The bizarre saga of biotech executive Frank Reynolds took another turn today when federal authorities arrested the PixarBio (OTC:PXRB) CEO and two associates on securities fraud charges, claiming they misled investors about its opioid substitute and falsely claimed a $1 billion valuation.
PixarBio is purportedly developing a drug to replace morphine and other opiates, but prosecutors alleged that the product is actually an older anti-convulsant called carbamazepine, sold under the trade name Tegretol, that’s used to treat epilepsy and neuralgia; PixarBio plans to re-formulate the drug as a time-release injection called NeuroRelease.
That didn’t stop Reynolds from touting NeuroRelease to investors as the end to “thousands of years of morphine and opiate addiction,” the feds alleged, citing a December 2015 Reynolds email to investors. In that email the former InVivo Therapeutics (NSDQ:NVIV) chief executive pledged “a HUGE return on investment (ROI) for any investors in PixarBio’s NeuroRelease.”
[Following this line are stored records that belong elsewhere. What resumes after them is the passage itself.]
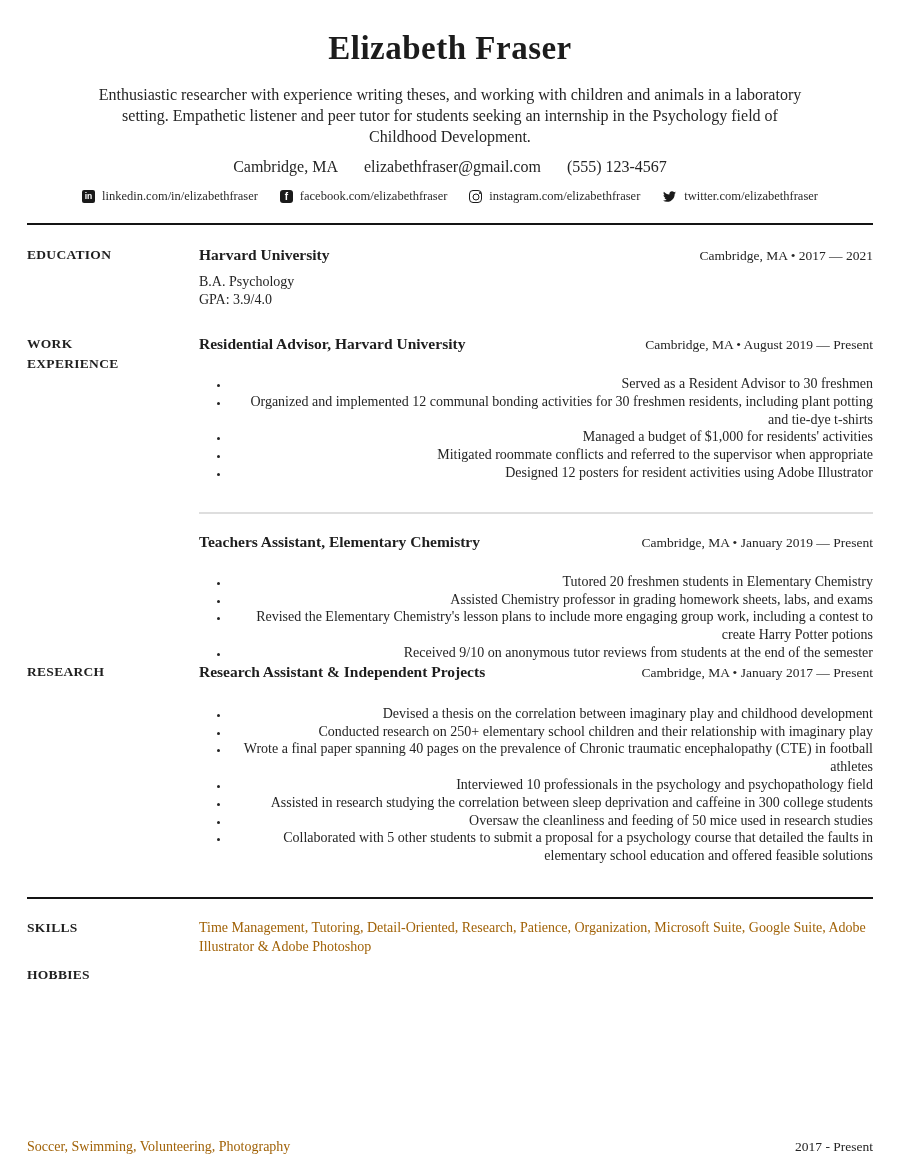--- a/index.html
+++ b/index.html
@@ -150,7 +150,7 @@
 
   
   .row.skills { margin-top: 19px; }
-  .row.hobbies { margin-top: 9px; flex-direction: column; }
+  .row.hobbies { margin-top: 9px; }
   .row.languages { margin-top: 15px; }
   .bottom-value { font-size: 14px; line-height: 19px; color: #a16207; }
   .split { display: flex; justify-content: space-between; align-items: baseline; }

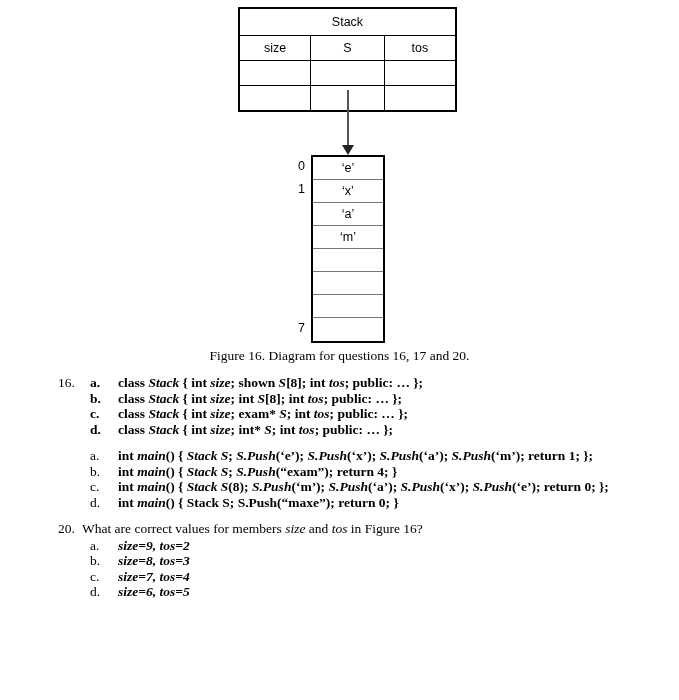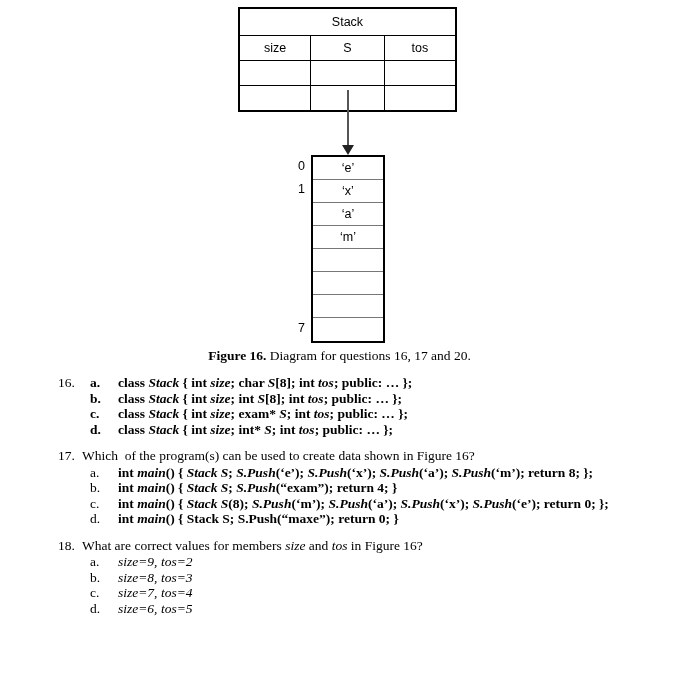--- a/index.html
+++ b/index.html
@@ -103,7 +103,7 @@
     text-align: center;
     font-size: 13.5px;
   }
-  .figure-caption .fig-label { font-weight: bold; }
+  .figure-caption .fig-label { font-weight: normal; }
 
   
   #questions {

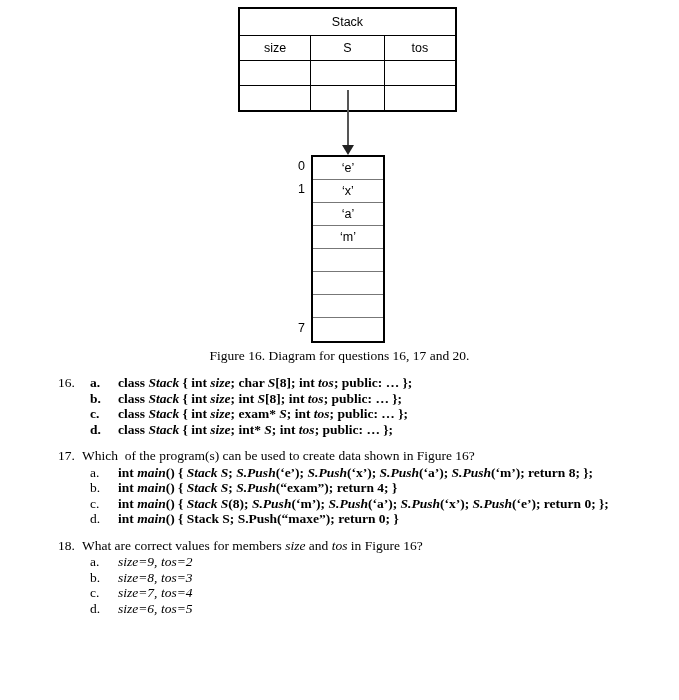--- a/index.html
+++ b/index.html
@@ -210,7 +210,7 @@
     <div class="question-block">
       <div class="q-line"><span class="q-num">16.</span></div>
       <div class="options">
-        <div class="option-row opt-bold"><span class="option-letter">a.</span><span class="option-text"><b>class</b> <i><b>Stack</b></i> <b>{ int</b> <i><b>size</b></i><b>; char</b> <i><b>S</b></i><b>[8]; int</b> <i><b>tos</b></i><b>; public: … };</b></span></div>
+        <div class="option-row opt-bold"><span class="option-letter">a.</span><span class="option-text"><b>class</b> <i><b>Stack</b></i> <b>{ int</b> <i><b>size</b></i><b>; shown</b> <i><b>S</b></i><b>[8]; int</b> <i><b>tos</b></i><b>; public: … };</b></span></div>
         <div class="option-row opt-bold"><span class="option-letter">b.</span><span class="option-text"><b>class</b> <i><b>Stack</b></i> <b>{ int</b> <i><b>size</b></i><b>; int</b> <i><b>S</b></i><b>[8]; int</b> <i><b>tos</b></i><b>; public: … };</b></span></div>
         <div class="option-row opt-bold"><span class="option-letter">c.</span><span class="option-text"><b>class</b> <i><b>Stack</b></i> <b>{ int</b> <i><b>size</b></i><b>; exam*</b> <i><b>S</b></i><b>; int</b> <i><b>tos</b></i><b>; public: … };</b></span></div>
         <div class="option-row opt-bold"><span class="option-letter">d.</span><span class="option-text"><b>class</b> <i><b>Stack</b></i> <b>{ int</b> <i><b>size</b></i><b>; int*</b> <i><b>S</b></i><b>; int</b> <i><b>tos</b></i><b>; public: … };</b></span></div>

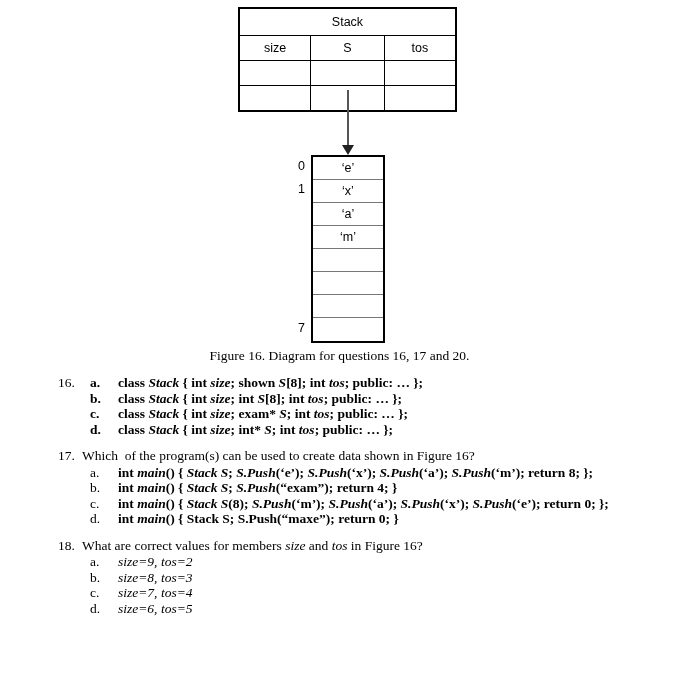--- a/index.html
+++ b/index.html
@@ -217,7 +217,6 @@
       </div>
     </div>
     <div class="question-block">
-      <div class="q-line"><span class="q-num">17.</span><span>Which&nbsp; of the program(s) can be used to create data shown in Figure 16?</span></div>
       <div class="options">
         <div class="option-row opt-plainletter"><span class="option-letter">a.</span><span class="option-text"><b>int</b> <i><b>main</b></i><b>() {</b> <i><b>Stack S</b></i><b>;</b> <i><b>S.Push</b></i><b>(‘e’);</b> <i><b>S.Push</b></i><b>(‘x’);</b> <i><b>S.Push</b></i><b>(‘a’);</b> <i><b>S.Push</b></i><b>(‘m’); return 8; };</b></span></div>
         <div class="option-row opt-plainletter"><span class="option-letter">b.</span><span class="option-text"><b>int</b> <i><b>main</b></i><b>() {</b> <i><b>Stack S</b></i><b>;</b> <i><b>S.Push</b></i><b>(“exam”); return 4; }</b></span></div>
“The value of our portfolio on Wall Street is soaring with excitement around our sales partnership. At only $1,000,000,000 right now, as we prepare to replace morphine in the clinic in late 2017 or early 2018, and we expect our valuation to long-term trend UP,” Reynolds wrote, according to prosecutors with the U.S. district attorney’s office for Massachusetts.
The feds also alleged that PixarBio CIO Kenneth Stromsland and associate Jay Herod ran a trading scheme to inflate PXRB share prices beginning in November 2016, with tactics including matched trading in which the duo put in overlapping buy and sell orders at the same price; marking the close with small buys shortly before the market’s close; and buys at much higher prices than preceding buys. Herod shared the proceeds from these trades with Reynolds and PixarBio, they alleged.
Herod’s LinkedIn page lists him as the principal of Jware and “a consultant/independent contractor for the past 12 years designing, building and implementing client/server and/or internet applications for a variety of industry groups.”
The three men face 20 years in prison, three years of supervised release and fines of $5 million, according to the U.S. Justice Dept.
The fraught saga of Frank Reynolds
The fraught saga of Frank Reynolds as a biotech executive began in 2005, when he co-founded InVivo based on technology out of MIT professor Robert Langer’s lab. The company was developing what it hoped would be a regenerative scaffold for treating traumatic spinal cord injuries.
In promoting InVivo, Reynolds often claimed that he was paralyzed by a spinal cord injury in a 1992 car accident. For three years, he said, he languished in bed until an aggressive physical therapy treatment regime of his own devising got him back on his feet again.
But in December 2010 Reynolds admitted that the story wasn’t true, saying instead that he injured his back loading a snack truck for a job and suffered spinal problems after a 1992 surgery to treat that injury.
By August 2013 InVivo had soured on Reynolds and parted ways with him before suing in November of that year, alleging that Reynolds ran up $500,000 worth of non-business expenses; Reynolds counter-sued in December 2013, alleging breach of contract, breach of the covenant of good faith and fair-dealing, and tortious interference with a contract; that case is still pending in a Massachusetts state court. (Reynolds filed a different lawsuit against InVivo in July 2016 in a New Hampshire state court, alleging defamation, conspiracy and tortious interference, which was later dismissed.)
In the meantime, having started PixarBio, around the time that prosecutors alleged that Herod and Stromsland launched their trading scheme in November 2016 the company reported raising $7 million. The next January Reynolds launched a $100 million takeover attempt of InVivo in a rambling, 2,700-word press release titled “It’s Time to Make US Pharma GREAT Again.”
In it and a subsequent release that cut his offer for InVivo to $77 million, Reynolds laid claim to InVivo’s core technology. But by the end of the month the U.S. Securities & Exchange Commission had called a halt to trading in PXRB shares due to possible “manipulative or deceptive activities” and questions about the accuracy of claims made in press releases and SEC filings, putting an end to the takeover attempt.
That prompted a securities class action suit the next day, which alleged that the company lost investors millions of dollars by issuing false statements about the prospects of the merger with InVivo.
Never gun-shy and ever-defiant, Reynolds in February uncorked plans to sue InVivo for libel and for the patent rights to that company’s spinal scaffold – despite facing a possible SEC charges, an action by a disgruntled employee demanding unpaid wages and former landlords looking for $1.8 million in unpaid rent.
“Nothing from the Boston U.S. SEC can stop our success in 2018 and 2019,” Reynolds told the Boston Business Journal at the time. “PixarBio will charge forward regardless of any SEC ruling.”